Excerpted passage:

[Start of Attachment]

Regenerative Agriculture: Mother Nature figured out biodiversity. What we were then led to do was to mimic and copy Mother Nature’s way.
We planted a crop of a field of ginger in a field of turmeric. That's the rainforest there. It isn’t a field of one crop. There's no such thing as monoculture in this ecosystem. Not only were we ripping apart the flesh of Mother Earth with the blade of the plow, exposing the organic matter that we had built up to the decomposing microorganisms that were released by the plow and could gain access to the tilth, but there was oxygen and sunlight. The whole system was primed for rapid decomposition and rapid release of soil organic matter through respiration into the atmosphere.
We are now a pump of CO2 into the atmosphere, but then we had the vanity of planting a crop when this ecosystem is saying, “Don't plant me in rows. Don't plant me with bare earth. Don't plant just one plant.” We've had botanists come to my farm and look in the rainforest, which surrounds all of our fields. There are at least 1,400 species of vascular plants in our ecosystem and yet, we who thought we were smarter than nature were planting one plant after having plowed the soil. What we were doing was the same mistake that was made many years ago in the Neolithic Revolution.
We were issuing orders to the ecosystem to behave in ways that no natural ecosystem behaved and we paid the price because of the organic matter that we built up in all those years of fallow. We were releasing all of that and then some in the atmosphere. We were not being regenerative. Even though we were being organic and we were certified Demeter biodynamic, we were being destructive of our ecosystem. Therefore, because I didn't want to be responsible for destroying the planet, there was no way to go back to that system of agriculture. We had to figure out another way of farming.

[End of Attachment]

What the task requires:
According to the passage on regenerative agriculture, how many species of vascular plants are in the ecosystem around the farm? The entries that follow are not needed for this.

Provided data:
[Start of Attachment]

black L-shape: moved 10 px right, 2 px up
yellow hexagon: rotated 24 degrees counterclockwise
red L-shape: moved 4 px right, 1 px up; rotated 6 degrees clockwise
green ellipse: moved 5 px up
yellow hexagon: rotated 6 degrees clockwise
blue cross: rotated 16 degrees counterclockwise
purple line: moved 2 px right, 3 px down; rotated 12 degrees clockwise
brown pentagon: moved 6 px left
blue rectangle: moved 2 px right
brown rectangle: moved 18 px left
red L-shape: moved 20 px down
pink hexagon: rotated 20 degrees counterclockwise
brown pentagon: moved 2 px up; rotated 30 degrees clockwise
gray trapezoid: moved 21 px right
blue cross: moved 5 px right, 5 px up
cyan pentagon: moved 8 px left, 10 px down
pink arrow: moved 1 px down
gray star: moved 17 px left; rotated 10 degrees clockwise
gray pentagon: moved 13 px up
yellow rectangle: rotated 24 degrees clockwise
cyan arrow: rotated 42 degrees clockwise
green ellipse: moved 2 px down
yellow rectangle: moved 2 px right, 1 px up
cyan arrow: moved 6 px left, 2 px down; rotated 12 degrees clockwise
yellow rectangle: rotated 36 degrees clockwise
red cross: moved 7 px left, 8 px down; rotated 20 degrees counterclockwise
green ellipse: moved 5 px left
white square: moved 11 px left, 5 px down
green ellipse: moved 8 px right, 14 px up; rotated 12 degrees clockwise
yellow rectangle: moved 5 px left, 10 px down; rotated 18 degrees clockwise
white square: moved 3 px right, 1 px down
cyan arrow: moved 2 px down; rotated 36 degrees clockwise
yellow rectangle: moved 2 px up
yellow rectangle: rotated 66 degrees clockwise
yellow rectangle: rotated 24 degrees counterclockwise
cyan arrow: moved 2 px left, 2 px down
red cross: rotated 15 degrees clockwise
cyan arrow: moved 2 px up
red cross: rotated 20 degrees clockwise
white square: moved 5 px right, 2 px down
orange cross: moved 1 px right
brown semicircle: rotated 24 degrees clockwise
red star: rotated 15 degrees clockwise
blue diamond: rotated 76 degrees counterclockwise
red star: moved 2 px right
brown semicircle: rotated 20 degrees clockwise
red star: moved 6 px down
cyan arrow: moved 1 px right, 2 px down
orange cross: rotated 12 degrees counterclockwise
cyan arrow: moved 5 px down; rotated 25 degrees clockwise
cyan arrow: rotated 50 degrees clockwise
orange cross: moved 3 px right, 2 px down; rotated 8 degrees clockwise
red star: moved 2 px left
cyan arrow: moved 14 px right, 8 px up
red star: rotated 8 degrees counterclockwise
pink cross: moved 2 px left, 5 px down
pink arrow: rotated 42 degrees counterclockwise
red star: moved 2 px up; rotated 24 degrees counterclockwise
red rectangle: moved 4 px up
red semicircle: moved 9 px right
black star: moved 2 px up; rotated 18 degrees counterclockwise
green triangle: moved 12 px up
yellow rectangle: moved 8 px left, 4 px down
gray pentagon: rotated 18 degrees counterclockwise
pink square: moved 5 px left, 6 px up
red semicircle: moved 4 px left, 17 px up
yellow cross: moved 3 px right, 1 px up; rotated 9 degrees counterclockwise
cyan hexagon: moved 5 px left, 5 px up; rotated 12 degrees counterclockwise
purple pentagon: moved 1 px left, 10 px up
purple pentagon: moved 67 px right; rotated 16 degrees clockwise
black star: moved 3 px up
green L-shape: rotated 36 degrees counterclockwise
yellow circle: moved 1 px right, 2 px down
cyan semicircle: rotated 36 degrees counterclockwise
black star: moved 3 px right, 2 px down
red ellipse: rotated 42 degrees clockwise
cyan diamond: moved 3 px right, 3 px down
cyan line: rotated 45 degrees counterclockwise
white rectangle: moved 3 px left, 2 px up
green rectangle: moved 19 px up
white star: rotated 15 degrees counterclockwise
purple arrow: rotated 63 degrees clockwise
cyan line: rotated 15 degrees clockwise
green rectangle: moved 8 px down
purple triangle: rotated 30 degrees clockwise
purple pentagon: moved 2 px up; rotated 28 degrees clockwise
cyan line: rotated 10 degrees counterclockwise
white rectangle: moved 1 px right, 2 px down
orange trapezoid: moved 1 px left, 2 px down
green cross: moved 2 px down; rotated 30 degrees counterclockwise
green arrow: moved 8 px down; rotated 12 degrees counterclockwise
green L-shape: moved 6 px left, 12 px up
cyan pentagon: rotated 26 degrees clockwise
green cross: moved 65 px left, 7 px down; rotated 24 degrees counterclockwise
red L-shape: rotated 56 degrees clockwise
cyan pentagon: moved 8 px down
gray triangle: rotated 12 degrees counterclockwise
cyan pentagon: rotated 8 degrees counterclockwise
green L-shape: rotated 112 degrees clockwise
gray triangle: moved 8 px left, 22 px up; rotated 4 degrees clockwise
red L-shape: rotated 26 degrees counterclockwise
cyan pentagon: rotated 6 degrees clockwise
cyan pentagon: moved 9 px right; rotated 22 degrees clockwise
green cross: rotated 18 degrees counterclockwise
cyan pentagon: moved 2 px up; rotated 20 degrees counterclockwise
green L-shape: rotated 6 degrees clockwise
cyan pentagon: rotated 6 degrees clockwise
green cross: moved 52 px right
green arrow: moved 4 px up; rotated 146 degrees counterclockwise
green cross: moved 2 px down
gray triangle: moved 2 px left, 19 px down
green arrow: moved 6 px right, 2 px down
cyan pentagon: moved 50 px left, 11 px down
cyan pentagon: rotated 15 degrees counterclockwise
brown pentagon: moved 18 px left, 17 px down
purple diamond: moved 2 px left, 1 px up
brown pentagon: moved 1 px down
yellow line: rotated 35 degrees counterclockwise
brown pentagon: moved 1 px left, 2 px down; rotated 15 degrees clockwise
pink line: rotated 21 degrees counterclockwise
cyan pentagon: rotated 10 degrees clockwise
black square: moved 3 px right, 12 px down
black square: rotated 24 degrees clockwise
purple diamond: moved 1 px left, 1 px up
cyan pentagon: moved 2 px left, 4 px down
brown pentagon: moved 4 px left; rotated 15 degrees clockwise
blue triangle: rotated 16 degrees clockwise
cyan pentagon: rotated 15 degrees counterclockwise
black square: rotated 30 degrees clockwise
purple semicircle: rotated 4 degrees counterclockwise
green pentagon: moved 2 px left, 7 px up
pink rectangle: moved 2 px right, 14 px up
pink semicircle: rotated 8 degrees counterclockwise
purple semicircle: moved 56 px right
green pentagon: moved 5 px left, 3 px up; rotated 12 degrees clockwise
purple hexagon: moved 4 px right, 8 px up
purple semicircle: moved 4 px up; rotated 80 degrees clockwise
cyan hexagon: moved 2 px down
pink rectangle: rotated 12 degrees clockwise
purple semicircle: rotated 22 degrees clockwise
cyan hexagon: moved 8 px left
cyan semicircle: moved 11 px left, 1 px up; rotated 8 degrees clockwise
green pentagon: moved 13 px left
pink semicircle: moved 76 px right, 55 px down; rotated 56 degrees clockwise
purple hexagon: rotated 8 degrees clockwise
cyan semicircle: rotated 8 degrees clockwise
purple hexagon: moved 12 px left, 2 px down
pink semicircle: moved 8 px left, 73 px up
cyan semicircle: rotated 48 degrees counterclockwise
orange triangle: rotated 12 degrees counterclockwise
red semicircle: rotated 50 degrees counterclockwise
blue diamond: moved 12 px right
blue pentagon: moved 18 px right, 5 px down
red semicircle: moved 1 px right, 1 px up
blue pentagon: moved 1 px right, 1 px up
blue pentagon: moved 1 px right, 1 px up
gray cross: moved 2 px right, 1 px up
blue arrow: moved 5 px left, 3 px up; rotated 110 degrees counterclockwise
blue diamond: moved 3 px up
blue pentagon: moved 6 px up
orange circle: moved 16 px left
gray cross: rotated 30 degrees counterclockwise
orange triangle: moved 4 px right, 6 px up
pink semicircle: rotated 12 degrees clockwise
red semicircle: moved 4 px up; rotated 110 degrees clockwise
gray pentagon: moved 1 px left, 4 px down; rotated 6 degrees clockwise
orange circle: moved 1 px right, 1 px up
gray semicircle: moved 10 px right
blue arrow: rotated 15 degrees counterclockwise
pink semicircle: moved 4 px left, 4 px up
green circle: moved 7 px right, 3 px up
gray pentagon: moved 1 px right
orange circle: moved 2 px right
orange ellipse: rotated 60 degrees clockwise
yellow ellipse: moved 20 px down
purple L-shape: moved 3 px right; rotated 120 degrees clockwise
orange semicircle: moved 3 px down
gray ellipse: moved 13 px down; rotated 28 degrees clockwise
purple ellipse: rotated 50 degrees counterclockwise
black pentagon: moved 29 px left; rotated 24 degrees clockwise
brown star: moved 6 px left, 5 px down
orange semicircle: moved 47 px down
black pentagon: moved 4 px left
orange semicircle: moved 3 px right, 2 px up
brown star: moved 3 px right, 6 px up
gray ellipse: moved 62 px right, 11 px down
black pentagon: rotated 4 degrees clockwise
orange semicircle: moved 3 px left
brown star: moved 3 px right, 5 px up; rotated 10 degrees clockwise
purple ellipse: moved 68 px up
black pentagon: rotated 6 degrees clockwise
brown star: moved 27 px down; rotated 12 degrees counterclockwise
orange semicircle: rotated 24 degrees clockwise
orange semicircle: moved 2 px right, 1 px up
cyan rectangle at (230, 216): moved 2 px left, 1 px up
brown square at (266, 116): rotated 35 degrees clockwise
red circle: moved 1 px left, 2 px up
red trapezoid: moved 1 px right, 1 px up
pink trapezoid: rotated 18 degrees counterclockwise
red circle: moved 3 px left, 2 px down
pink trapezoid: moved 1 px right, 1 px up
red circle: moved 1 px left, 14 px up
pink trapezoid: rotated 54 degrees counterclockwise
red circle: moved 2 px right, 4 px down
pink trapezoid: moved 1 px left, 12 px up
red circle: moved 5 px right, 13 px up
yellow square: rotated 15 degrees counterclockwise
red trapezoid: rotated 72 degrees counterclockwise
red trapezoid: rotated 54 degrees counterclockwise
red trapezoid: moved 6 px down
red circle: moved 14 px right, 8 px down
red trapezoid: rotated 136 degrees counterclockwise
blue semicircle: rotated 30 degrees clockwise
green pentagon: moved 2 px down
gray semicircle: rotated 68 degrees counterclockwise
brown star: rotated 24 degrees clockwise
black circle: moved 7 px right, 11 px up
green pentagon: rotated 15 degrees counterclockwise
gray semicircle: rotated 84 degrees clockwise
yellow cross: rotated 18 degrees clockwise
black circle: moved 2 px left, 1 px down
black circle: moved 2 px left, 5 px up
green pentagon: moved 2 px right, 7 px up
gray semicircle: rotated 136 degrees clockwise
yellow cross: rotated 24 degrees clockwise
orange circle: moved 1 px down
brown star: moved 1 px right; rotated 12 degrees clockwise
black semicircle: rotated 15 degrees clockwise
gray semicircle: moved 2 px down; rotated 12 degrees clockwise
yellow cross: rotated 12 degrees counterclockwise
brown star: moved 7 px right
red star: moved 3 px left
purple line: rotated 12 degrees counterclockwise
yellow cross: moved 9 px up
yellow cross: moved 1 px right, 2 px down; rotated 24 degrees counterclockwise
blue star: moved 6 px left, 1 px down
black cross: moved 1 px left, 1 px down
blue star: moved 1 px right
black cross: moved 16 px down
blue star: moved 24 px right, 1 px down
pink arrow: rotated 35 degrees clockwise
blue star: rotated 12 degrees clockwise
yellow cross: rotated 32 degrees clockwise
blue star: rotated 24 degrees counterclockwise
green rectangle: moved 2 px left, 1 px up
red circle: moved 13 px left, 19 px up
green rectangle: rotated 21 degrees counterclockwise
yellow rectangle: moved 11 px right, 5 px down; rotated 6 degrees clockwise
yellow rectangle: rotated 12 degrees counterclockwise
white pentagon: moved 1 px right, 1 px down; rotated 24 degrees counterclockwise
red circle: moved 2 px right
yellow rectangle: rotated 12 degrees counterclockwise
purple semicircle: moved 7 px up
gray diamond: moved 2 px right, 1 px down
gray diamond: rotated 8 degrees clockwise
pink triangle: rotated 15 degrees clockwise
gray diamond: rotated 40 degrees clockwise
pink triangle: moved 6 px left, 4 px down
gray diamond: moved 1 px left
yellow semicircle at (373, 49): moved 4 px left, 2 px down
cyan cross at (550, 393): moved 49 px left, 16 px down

[End of Attachment]

Response to the task:
At least 1,400 species.